Kasus ini langsung menyita perhatian publik secara luas. Pasalnya, dari hasil penyelidikan awal, mayoritas orang tua dari bayi-bayi tersebut diketahui masih berstatus sebagai mahasiswa aktif di Yogyakarta dan belum terikat pernikahan resmi.

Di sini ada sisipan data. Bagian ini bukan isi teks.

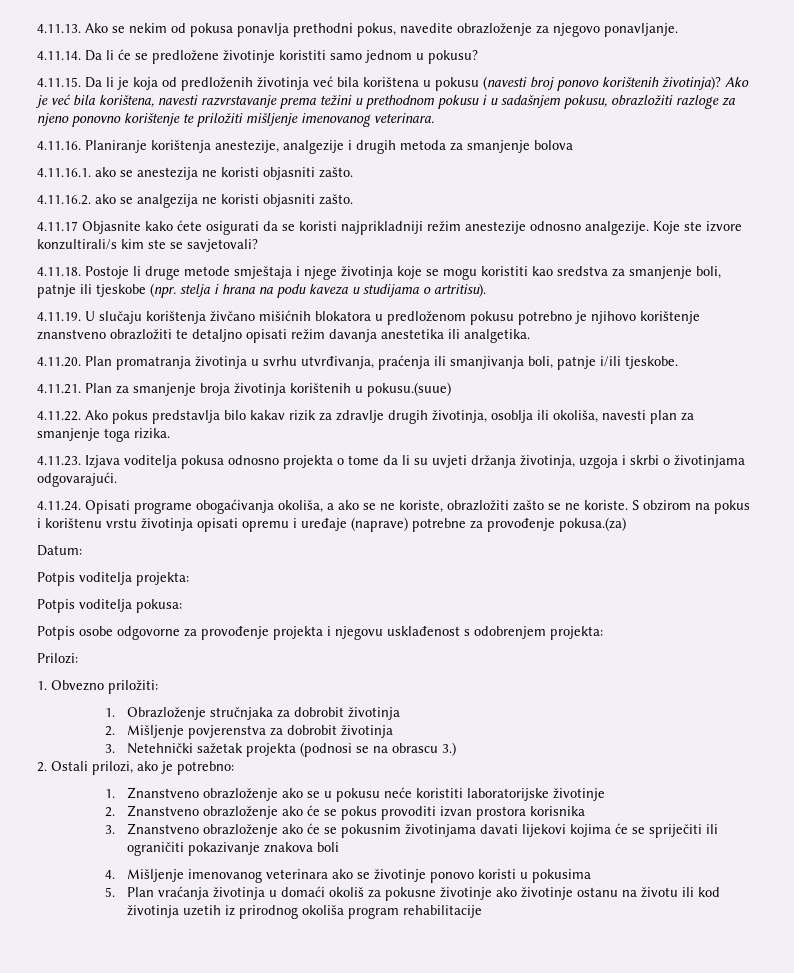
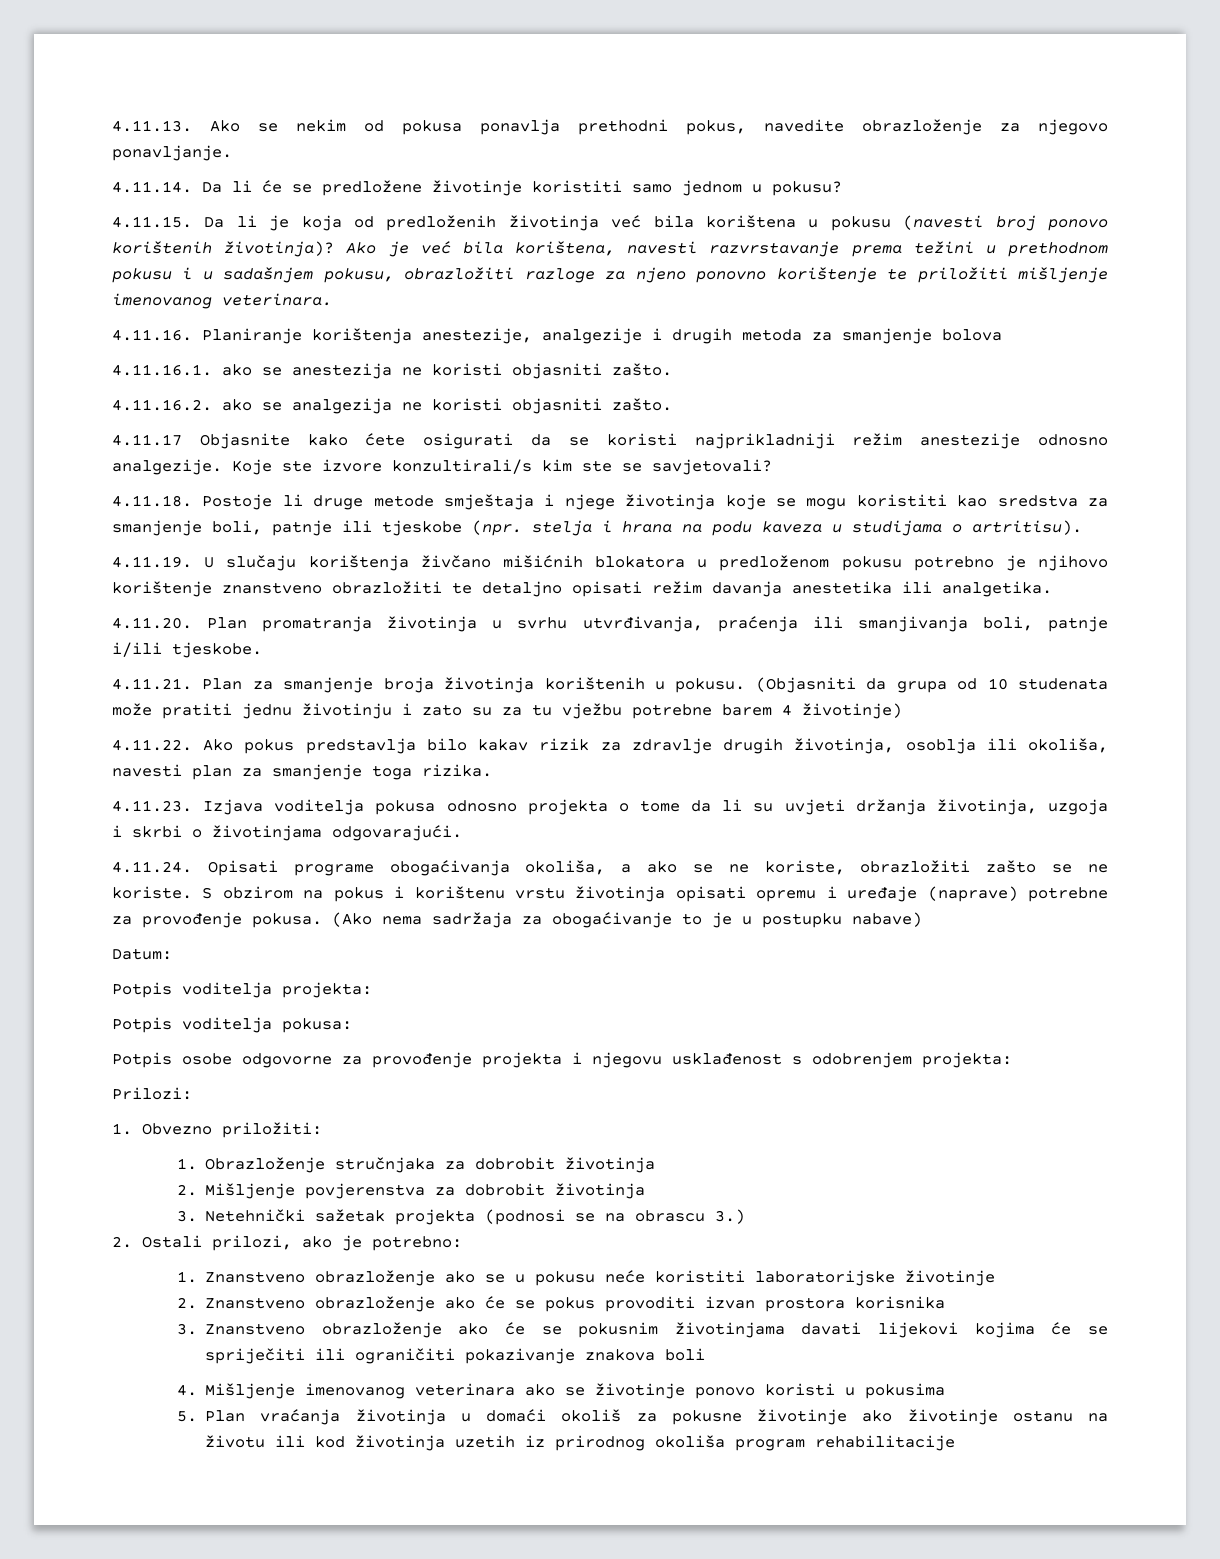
[367,382,451,397] pokusu.(suue) -> [675,677,1109,693] [112,703,902,719] pokusu. (Objasniti da grupa od 10 studenata može pratiti jednu životinju i zato su za tu vježbu potrebne barem 4 životinje)
[559,517,626,532] pokusa.(za) -> [252,912,922,928] pokusa. (Ako nema sadržaja za obogaćivanje to je u postupku nabave)

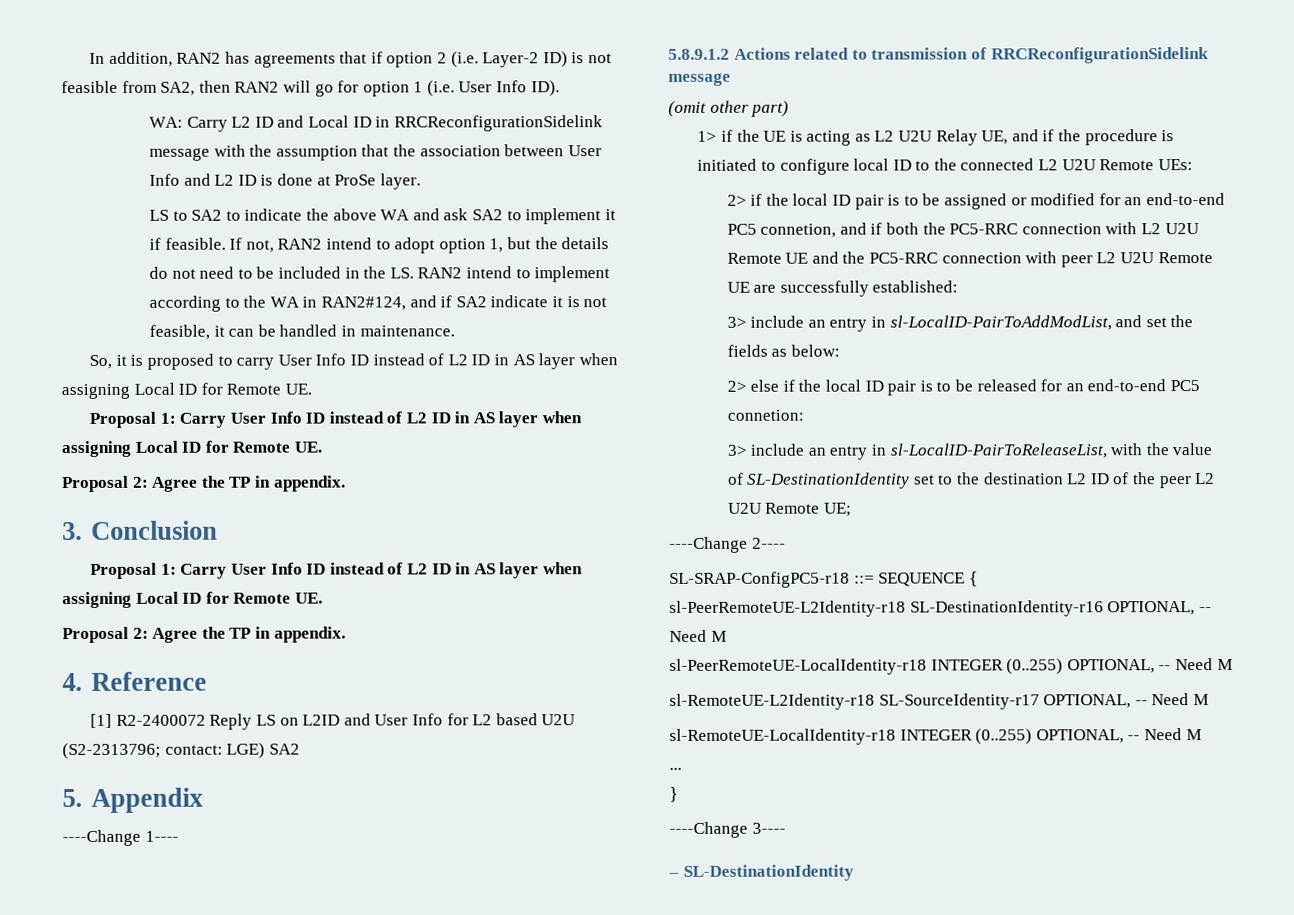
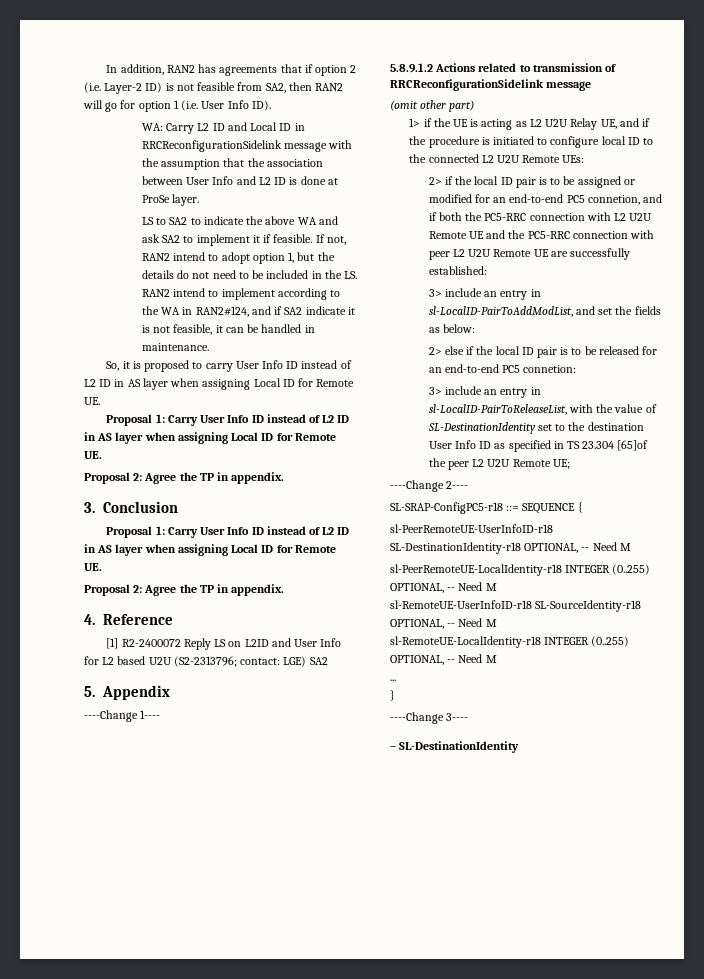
[1067,472,1130,485] L2 ID of -> [428,440,649,452] User Info ID as specified in TS 23.304 [65]of
[669,600,1104,617] sl-PeerRemoteUE-L2Identity-r18 SL-DestinationIdentity-r16 -> [390,524,553,533] [390,542,521,554] sl-PeerRemoteUE-UserInfoID-r18 SL-DestinationIdentity-r18
[669,693,1040,710] sl-RemoteUE-L2Identity-r18 SL-SourceIdentity-r17 -> [390,600,642,612] sl-RemoteUE-UserInfoID-r18 SL-SourceIdentity-r18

Tiga Bayi Terdeteksi Mengidap Penyakit Serius
Pasca-evakuasi, seluruh bayi langsung menjalani pemeriksaan kesehatan menyeluruh oleh tim medis rumah sakit dan Dinas Kesehatan (Dinkes) Sleman. Hasil pemeriksaan medis tersebut mengungkap fakta mengejutkan yang sebelumnya tidak pernah disadari oleh pihak pengasuh daycare. Tim dokter mendeteksi adanya gangguan kesehatan serius pada tiga orang bayi.
“Tiga bayi tersebut mengalami sakit kuning, hernia, dan kelainan jantung bawaan,” ungkap Kasat Reskrim Polresta Sleman, AKP Mateus Wiwit Kustiyadi, saat memberikan keterangan di Sleman, Senin 18 Mei 2026.
Baca Juga
AKP Wiwit memastikan bahwa saat ini kondisi ketiga bayi tersebut sudah berangsur membaik. Khusus untuk bayi yang didiagnosis mengalami kelainan jantung bawaan, saat ini perawatannya telah dikembalikan dan didampingi langsung oleh ibu kandungnya dengan pengawasan ketat dari Dinas Sosial (Dinsos) Sleman.

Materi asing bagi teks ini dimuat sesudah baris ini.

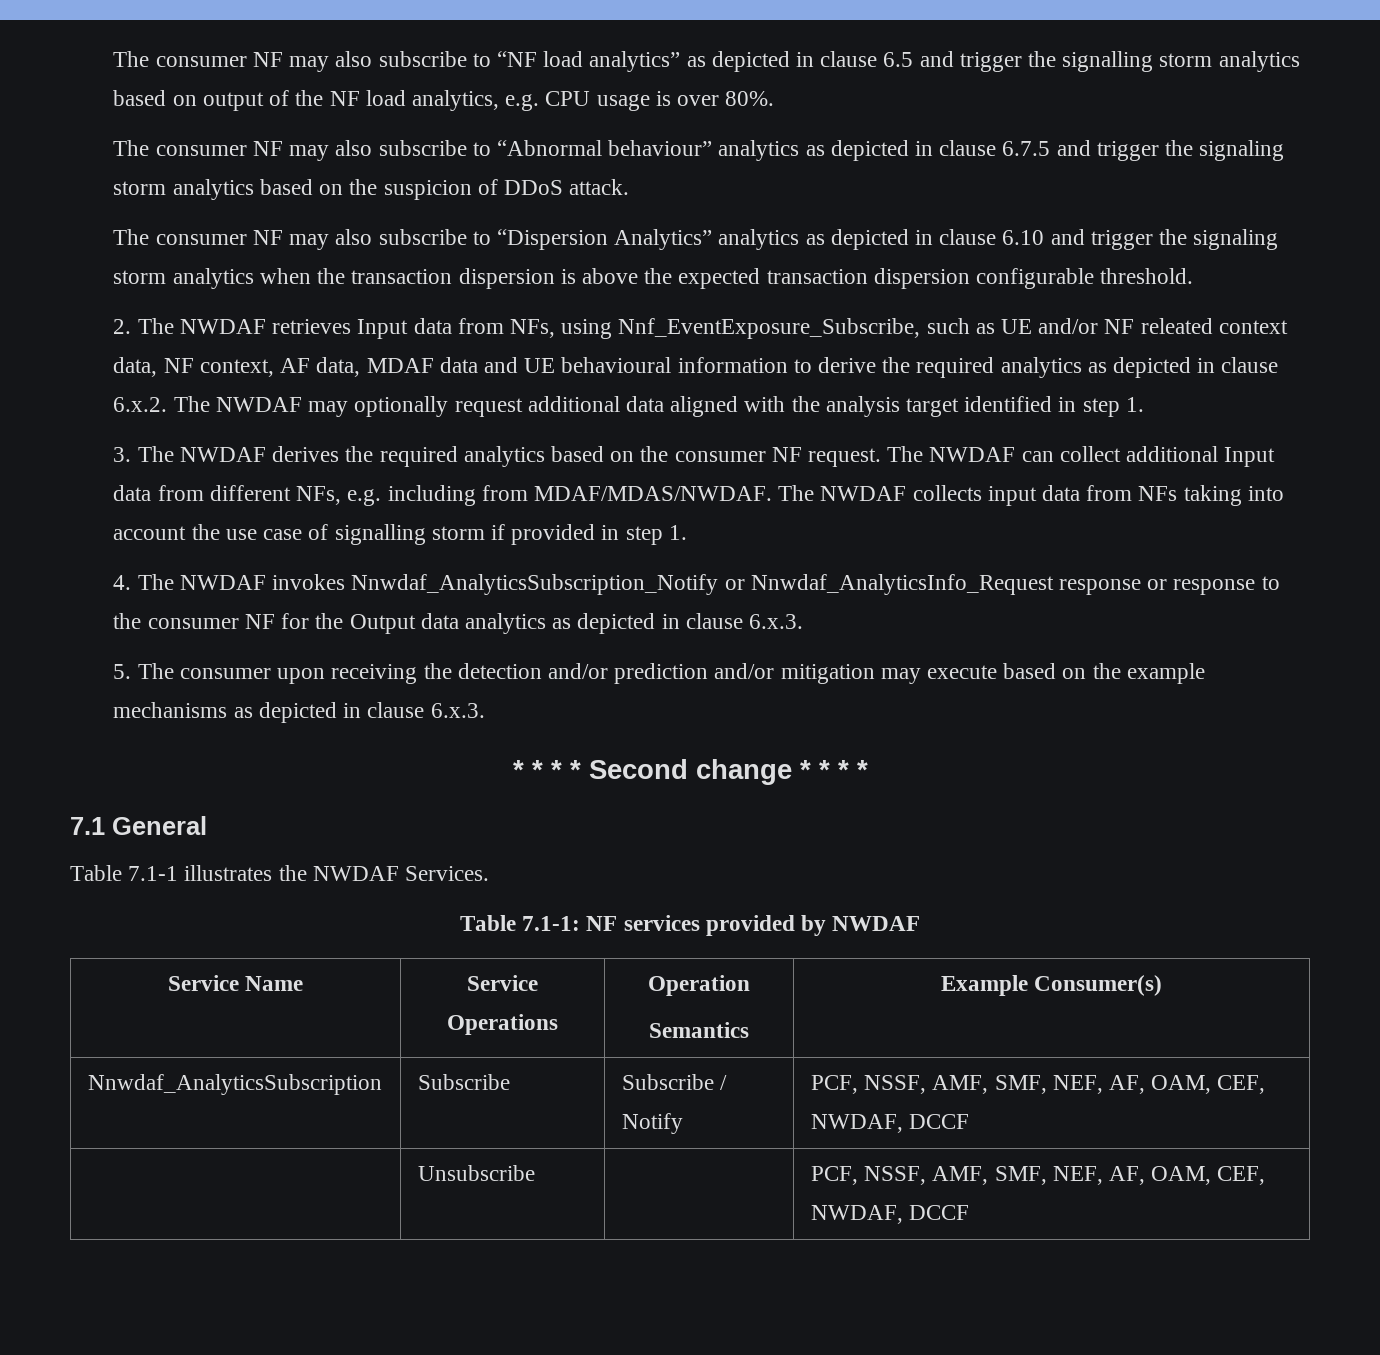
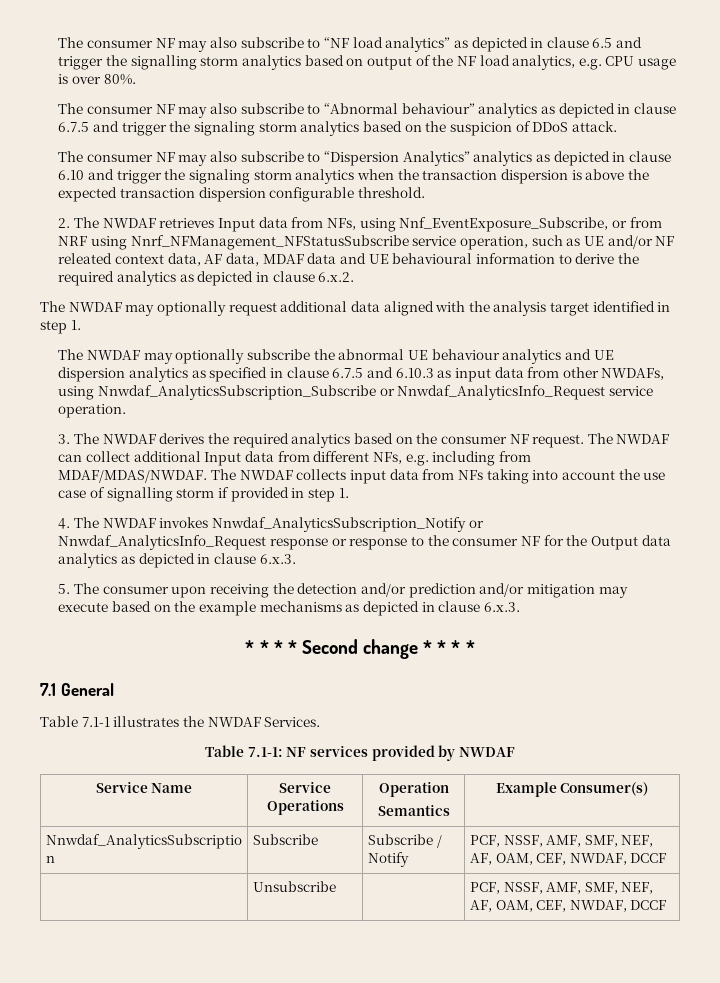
(921, 328) none -> [611,217,662,228] [58,235,529,250] or from NRF using Nnrf_NFManagement_NFStatusSubscribe service operation,
[163,358,274,377] NF context, -> (201, 259) none
(168, 404) none -> (355, 277) //
(1144, 404) none -> [58,349,614,364] [58,367,665,382] [58,385,654,400] [58,404,127,418] // The NWDAF may optionally subscribe the abnormal UE behaviour analytics and UE dispersion analytics as specified in clause 6.7.5 and 6.10.3 as input data from other NWDAFs, using Nnwdaf_AnalyticsSubscription_Subscribe or Nnwdaf_AnalyticsInfo_Request service operation.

Orang Tua Diizinkan Menjenguk Lewat Asesmen Ketat
Untuk menjamin keamanan dan tumbuh kembang anak, saat ini seluruh bayi berada dalam perawatan intensif di bawah pengawasan penuh Dinas Sosial. Pihak kepolisian tetap memberikan ruang kemanusiaan bagi para orang tua kandung yang ingin menjenguk darah daging mereka, namun prosesnya wajib melalui prosedur baku.

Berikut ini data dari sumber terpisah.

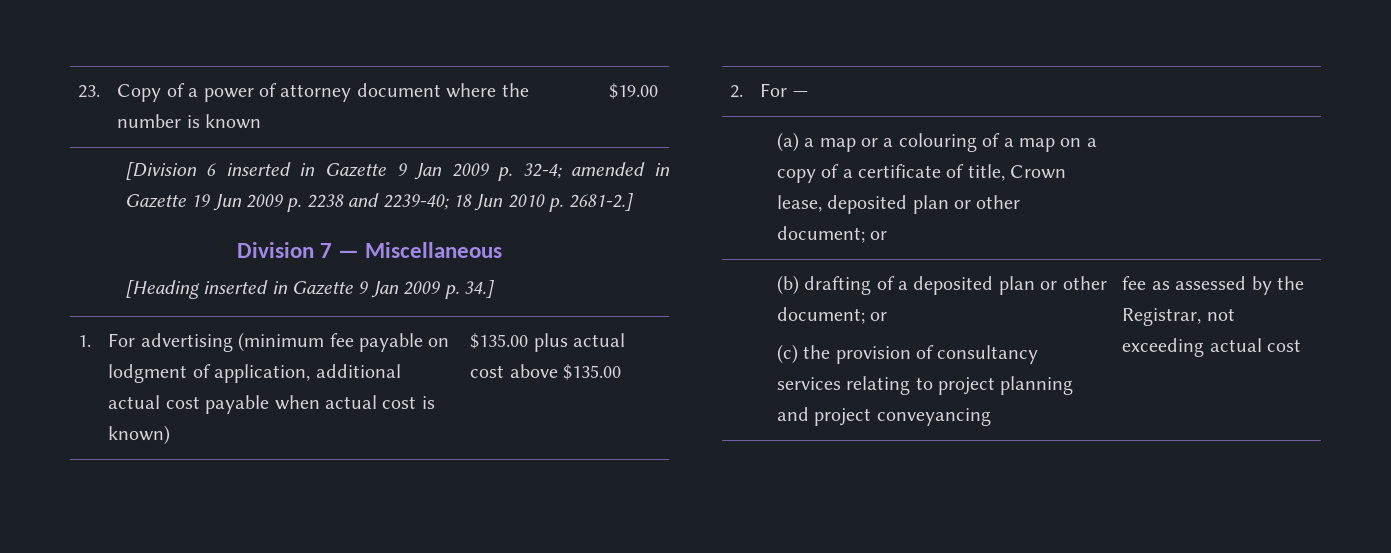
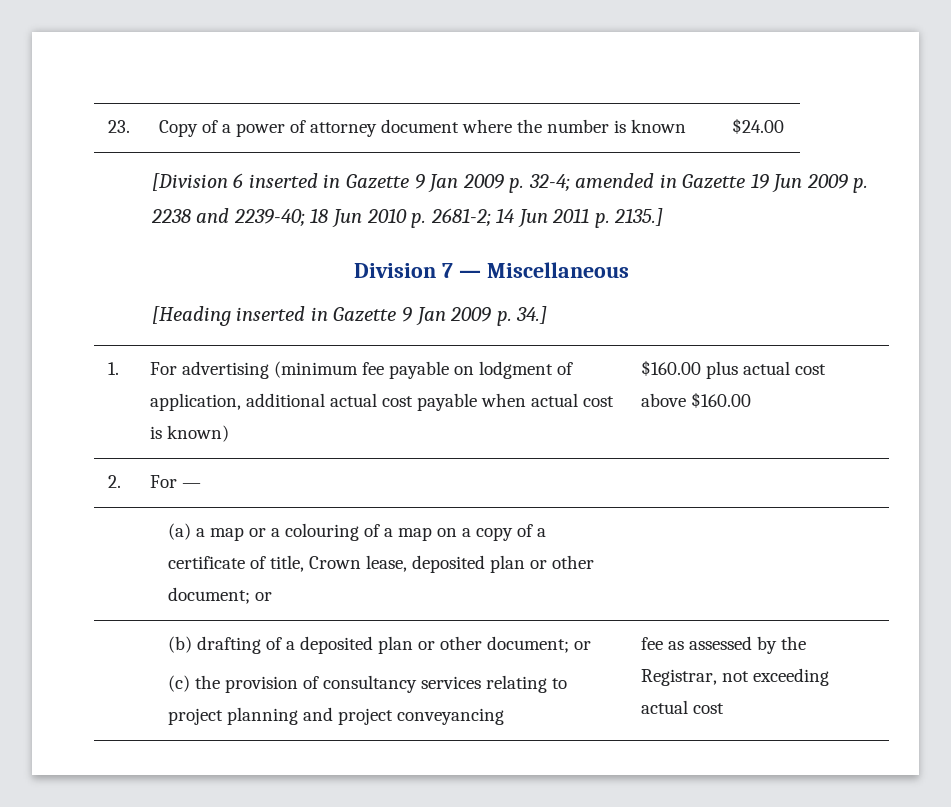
[609,83,659,99] $19.00 -> [732,118,785,134] $24.00
[568,193,633,211] 2681-2.] -> [430,208,664,228] 2681-2; 14 Jun 2011 p. 2135.]
[470,333,529,349] $135.00 -> [641,360,702,376] $160.00
[563,364,622,380] $135.00 -> [691,392,752,408] $160.00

"Polisi memberikan kesempatan kepada orang tua untuk menjenguk anak mereka melalui proses asesmen dan pendampingan petugas sosial. Hal ini untuk memastikan keamanan dan kenyamanan bayi," kata AKP Wiwit menambahkan.
Mengenai mekanisme pengembalian bayi secara permanen kepada orang tua masing-masing, Polresta Sleman menegaskan bahwa kebijakan tersebut masih digodok bersama lintas instansi. Hingga kini, belum ada keputusan final terkait regulasi waktu maupun syarat mutlak pengembalian anak.
Baca Juga
- Polisi Periksa Lima Saksi Kasus Dugaan Malpraktik Balita Tewas di RSUD Prambanan
- Niat Berburu Sunrise Usai Main Skateboard, Dua Pemuda Tewas di Embung Kaliaji Sleman
Investigasi Dugaan Jual Beli Bayi dan Praktik Bidan
Terkait desas-desus yang beredar liar mengenai dugaan penelantaran anak, salah pengasuhan, hingga isu adopsi ilegal dan perdagangan bayi yang menyeret oknum bidan pemilik daycare, kepolisian meminta masyarakat untuk tidak berspekulasi.
Tim khusus bentukan Polresta Sleman saat ini tengah berkoordinasi dengan Dinas Kesehatan, puskesmas setempat, hingga Ikatan Bidan Indonesia (IBI). Langkah ini untuk menelusuri adanya ketidaksesuaian laporan pelayanan persalinan yang dilakukan oleh bidan terkait.
Namun, AKP Wiwit menegaskan bahwa sejauh ini penyidik belum menemukan alat bukti kuat yang mengarah pada praktik pidana perdagangan orang (TPPO).
“Hingga saat ini belum ditemukan indikasi adopsi ilegal maupun jual beli bayi. Jika nanti ditemukan pelanggaran hukum, pasti akan kami proses sesuai aturan. Namun jika tidak ada, maka keadaan akan kami kembalikan seperti semula,” tegasnya.